--- Task description ---
Copy exactly the lines of the material below that run from the one containing "nose: (965, 273)" through the one containing "left wrist: (309, 323)". Copy no other lines.

--- Dataset content ---
━━━━
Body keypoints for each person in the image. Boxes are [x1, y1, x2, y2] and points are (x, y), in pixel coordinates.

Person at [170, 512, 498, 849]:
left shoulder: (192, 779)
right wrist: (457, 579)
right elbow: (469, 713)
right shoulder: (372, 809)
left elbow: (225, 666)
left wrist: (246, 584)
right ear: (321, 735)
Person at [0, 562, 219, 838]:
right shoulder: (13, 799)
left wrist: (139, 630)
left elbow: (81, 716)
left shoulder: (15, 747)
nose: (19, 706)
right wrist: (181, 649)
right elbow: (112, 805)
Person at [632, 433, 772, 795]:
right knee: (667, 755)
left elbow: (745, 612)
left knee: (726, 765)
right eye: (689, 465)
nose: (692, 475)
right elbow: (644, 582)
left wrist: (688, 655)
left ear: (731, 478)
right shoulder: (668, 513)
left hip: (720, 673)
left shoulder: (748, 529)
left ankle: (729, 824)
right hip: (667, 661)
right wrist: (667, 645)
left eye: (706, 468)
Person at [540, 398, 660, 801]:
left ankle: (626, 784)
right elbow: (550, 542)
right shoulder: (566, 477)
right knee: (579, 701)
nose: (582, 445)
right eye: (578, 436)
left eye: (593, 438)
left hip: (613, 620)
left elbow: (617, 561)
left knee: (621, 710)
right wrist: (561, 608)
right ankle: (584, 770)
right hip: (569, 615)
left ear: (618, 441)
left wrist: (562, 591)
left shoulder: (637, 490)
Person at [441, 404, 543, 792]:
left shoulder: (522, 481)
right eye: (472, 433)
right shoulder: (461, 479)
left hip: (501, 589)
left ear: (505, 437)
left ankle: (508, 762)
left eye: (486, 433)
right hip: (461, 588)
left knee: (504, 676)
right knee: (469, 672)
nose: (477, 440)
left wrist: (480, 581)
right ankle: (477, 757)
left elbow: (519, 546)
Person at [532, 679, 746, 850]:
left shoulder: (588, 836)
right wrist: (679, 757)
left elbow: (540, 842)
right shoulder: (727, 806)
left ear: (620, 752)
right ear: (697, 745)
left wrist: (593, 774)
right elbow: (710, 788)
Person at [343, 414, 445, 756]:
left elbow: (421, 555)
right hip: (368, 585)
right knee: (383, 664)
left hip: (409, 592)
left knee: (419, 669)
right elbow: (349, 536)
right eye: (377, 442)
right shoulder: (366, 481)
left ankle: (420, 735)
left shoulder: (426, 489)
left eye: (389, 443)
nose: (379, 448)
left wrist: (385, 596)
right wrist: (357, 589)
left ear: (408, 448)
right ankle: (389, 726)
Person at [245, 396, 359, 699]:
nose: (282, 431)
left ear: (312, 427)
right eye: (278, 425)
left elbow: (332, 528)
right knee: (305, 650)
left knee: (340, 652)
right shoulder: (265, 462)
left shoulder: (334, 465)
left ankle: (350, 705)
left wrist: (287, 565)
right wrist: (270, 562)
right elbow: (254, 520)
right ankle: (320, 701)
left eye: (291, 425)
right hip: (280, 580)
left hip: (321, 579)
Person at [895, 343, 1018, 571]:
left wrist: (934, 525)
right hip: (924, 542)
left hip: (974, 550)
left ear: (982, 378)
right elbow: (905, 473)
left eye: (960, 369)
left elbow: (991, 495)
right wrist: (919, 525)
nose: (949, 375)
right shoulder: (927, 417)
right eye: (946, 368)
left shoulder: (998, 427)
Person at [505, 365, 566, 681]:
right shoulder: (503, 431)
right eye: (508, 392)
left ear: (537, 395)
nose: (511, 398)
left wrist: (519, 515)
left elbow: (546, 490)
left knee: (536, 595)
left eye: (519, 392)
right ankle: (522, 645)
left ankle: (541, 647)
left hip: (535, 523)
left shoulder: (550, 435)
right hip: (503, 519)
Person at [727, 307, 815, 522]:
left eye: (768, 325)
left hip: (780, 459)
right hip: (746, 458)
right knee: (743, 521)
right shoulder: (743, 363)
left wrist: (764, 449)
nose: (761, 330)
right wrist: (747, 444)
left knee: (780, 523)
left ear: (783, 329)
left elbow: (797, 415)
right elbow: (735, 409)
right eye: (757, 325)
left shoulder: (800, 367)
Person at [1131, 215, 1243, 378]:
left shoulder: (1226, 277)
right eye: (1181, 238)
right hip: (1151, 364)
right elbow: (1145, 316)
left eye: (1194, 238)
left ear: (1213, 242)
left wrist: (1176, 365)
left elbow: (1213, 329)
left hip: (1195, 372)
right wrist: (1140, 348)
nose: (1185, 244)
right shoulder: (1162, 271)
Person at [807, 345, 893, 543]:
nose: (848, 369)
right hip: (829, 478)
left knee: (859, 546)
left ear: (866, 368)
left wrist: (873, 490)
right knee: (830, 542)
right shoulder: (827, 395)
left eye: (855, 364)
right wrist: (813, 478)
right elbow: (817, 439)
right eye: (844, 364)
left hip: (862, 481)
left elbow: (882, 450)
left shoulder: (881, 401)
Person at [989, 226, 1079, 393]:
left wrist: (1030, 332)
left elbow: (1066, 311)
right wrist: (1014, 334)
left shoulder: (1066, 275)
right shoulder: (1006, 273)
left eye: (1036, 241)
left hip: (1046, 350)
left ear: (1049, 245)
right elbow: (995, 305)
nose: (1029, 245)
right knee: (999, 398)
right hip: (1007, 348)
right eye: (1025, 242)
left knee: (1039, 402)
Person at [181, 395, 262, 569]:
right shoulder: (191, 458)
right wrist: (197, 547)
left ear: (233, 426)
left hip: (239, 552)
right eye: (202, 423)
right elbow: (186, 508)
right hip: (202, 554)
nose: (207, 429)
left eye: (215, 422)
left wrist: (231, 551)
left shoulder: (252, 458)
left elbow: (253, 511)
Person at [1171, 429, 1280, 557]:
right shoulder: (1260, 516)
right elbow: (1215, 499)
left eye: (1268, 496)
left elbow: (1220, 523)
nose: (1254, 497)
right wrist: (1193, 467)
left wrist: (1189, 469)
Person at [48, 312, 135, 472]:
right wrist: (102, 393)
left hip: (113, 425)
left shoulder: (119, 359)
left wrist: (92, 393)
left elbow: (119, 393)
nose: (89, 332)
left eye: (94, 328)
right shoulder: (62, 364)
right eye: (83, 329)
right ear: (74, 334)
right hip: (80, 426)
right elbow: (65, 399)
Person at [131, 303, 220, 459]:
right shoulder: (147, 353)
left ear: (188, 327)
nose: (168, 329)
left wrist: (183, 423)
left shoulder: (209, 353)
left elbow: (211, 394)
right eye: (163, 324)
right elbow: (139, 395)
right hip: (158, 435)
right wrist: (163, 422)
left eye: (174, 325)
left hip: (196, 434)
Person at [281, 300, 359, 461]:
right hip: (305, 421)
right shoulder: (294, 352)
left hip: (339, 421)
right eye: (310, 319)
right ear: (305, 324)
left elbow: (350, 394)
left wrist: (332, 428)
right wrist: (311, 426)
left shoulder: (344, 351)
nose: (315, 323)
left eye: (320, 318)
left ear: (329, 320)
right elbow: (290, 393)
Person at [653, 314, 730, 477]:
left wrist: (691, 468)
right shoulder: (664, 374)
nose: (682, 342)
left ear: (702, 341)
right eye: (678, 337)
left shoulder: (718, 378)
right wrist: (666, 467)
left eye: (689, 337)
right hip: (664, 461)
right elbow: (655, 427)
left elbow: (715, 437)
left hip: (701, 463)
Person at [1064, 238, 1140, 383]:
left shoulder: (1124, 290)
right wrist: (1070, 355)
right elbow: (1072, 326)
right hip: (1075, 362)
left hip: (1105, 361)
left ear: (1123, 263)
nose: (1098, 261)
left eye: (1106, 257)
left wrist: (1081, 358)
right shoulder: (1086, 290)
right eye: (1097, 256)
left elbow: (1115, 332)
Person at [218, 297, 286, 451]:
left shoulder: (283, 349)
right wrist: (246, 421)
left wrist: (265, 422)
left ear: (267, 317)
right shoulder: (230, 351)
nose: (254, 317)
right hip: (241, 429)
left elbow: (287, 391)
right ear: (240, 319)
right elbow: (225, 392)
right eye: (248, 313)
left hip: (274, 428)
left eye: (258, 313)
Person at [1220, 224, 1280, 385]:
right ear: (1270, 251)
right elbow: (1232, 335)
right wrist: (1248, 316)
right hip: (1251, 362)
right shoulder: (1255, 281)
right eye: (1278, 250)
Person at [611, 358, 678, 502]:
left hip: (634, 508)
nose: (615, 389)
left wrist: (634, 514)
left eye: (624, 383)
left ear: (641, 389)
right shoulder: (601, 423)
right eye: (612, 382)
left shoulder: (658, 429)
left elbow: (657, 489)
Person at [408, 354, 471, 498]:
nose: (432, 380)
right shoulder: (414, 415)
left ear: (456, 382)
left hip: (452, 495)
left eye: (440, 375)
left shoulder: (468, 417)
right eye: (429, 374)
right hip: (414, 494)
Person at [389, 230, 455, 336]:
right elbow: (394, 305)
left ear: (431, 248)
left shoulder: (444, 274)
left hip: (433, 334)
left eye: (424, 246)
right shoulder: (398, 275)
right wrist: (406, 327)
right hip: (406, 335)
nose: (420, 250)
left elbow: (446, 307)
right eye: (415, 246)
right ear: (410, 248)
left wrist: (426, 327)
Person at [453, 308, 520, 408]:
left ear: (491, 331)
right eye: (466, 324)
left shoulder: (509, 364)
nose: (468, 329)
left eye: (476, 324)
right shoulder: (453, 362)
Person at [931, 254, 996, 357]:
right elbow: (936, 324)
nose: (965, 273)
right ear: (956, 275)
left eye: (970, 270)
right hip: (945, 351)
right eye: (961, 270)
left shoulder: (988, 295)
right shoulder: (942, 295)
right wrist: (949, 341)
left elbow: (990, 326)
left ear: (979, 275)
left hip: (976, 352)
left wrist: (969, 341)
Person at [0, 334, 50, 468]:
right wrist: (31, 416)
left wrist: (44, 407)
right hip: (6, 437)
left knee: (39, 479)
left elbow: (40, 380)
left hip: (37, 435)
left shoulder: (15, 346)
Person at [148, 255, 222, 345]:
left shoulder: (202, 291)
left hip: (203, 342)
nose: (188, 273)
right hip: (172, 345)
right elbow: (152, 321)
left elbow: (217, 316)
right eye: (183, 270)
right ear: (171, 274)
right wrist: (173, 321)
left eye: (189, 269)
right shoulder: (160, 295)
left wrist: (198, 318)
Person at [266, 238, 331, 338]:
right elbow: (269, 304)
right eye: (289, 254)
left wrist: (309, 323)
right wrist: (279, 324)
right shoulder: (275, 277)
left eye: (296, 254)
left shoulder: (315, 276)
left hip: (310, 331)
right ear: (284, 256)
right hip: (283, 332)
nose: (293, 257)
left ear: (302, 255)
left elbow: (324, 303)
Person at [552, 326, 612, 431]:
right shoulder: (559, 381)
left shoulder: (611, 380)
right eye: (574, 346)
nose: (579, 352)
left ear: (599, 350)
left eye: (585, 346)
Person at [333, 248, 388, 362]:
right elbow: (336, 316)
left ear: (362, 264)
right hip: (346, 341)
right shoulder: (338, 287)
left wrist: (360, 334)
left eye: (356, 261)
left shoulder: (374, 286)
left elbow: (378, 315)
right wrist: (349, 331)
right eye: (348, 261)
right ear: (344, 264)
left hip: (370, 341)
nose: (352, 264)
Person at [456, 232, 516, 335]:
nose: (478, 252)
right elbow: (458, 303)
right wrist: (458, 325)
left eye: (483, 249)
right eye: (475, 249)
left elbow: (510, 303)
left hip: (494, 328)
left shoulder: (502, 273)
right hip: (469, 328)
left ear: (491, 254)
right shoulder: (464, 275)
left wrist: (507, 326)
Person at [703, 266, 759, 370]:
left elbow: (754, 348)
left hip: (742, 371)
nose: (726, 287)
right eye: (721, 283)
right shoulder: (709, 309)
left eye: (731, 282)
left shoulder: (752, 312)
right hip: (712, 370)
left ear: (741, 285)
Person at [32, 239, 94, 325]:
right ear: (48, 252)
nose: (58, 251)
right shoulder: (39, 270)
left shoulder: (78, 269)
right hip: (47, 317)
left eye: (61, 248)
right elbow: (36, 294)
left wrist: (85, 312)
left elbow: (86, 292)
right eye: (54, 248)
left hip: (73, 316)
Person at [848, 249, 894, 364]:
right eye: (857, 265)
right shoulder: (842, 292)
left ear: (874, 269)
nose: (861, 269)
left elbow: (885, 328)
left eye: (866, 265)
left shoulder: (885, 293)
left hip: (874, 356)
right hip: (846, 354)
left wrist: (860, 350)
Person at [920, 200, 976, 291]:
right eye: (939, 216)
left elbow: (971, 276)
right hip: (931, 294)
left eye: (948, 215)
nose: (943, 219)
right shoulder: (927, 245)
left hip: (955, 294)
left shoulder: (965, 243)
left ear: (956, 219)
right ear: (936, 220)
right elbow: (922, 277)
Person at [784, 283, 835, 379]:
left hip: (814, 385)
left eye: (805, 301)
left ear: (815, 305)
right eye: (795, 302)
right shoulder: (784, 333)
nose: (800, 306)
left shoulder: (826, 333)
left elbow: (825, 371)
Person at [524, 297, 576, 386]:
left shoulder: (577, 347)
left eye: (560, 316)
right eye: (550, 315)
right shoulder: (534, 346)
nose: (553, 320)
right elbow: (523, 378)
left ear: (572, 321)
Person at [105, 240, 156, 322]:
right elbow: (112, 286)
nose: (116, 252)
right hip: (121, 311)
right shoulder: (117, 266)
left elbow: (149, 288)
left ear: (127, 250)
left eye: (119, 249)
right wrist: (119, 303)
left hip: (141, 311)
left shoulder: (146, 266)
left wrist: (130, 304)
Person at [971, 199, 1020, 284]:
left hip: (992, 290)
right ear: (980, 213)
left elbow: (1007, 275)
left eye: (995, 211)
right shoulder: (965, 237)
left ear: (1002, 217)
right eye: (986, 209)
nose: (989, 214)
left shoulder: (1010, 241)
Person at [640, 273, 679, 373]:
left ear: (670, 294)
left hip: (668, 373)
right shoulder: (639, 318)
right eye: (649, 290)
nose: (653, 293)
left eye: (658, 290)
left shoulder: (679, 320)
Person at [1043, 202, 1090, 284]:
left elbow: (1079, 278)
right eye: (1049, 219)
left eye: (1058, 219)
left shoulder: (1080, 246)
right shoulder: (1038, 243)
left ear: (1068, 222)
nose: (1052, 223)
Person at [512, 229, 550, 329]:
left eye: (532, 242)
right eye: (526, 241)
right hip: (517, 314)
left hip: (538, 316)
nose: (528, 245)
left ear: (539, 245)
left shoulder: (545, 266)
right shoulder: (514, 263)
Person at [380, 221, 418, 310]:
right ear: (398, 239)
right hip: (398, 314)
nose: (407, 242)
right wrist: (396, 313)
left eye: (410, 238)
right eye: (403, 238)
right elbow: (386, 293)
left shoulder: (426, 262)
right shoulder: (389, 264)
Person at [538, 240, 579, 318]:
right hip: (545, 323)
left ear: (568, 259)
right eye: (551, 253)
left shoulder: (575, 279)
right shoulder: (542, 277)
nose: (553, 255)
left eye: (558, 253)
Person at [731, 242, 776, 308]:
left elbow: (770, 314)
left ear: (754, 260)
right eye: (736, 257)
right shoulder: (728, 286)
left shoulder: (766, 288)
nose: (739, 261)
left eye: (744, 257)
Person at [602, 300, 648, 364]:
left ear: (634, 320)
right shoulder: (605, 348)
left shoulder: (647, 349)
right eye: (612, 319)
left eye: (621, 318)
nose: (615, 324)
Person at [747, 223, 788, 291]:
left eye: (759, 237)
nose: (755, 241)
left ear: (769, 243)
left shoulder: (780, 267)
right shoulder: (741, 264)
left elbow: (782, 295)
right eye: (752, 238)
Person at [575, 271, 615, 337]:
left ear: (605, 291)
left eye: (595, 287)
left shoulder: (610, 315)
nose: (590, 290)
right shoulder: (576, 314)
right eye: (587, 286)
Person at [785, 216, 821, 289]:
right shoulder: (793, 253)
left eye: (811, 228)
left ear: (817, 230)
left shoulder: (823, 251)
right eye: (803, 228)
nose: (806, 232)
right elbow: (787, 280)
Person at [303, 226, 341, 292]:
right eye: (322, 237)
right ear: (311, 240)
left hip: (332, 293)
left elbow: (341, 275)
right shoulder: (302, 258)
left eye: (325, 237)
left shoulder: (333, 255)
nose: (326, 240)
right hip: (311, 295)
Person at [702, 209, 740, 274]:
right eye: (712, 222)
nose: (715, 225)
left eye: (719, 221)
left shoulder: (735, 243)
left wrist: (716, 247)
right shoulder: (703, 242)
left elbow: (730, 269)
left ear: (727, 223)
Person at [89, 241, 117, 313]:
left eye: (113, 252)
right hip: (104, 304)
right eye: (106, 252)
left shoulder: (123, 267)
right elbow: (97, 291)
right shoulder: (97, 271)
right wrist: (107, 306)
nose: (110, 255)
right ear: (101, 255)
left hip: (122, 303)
━━━━
--- Answer to this exercise ---
nose: (965, 273)
right ear: (956, 275)
left eye: (970, 270)
right hip: (945, 351)
right eye: (961, 270)
left shoulder: (988, 295)
right shoulder: (942, 295)
right wrist: (949, 341)
left elbow: (990, 326)
left ear: (979, 275)
left hip: (976, 352)
left wrist: (969, 341)
Person at [0, 334, 50, 468]:
right wrist: (31, 416)
left wrist: (44, 407)
right hip: (6, 437)
left knee: (39, 479)
left elbow: (40, 380)
left hip: (37, 435)
left shoulder: (15, 346)
Person at [148, 255, 222, 345]:
left shoulder: (202, 291)
left hip: (203, 342)
nose: (188, 273)
right hip: (172, 345)
right elbow: (152, 321)
left elbow: (217, 316)
right eye: (183, 270)
right ear: (171, 274)
right wrist: (173, 321)
left eye: (189, 269)
right shoulder: (160, 295)
left wrist: (198, 318)
Person at [266, 238, 331, 338]:
right elbow: (269, 304)
right eye: (289, 254)
left wrist: (309, 323)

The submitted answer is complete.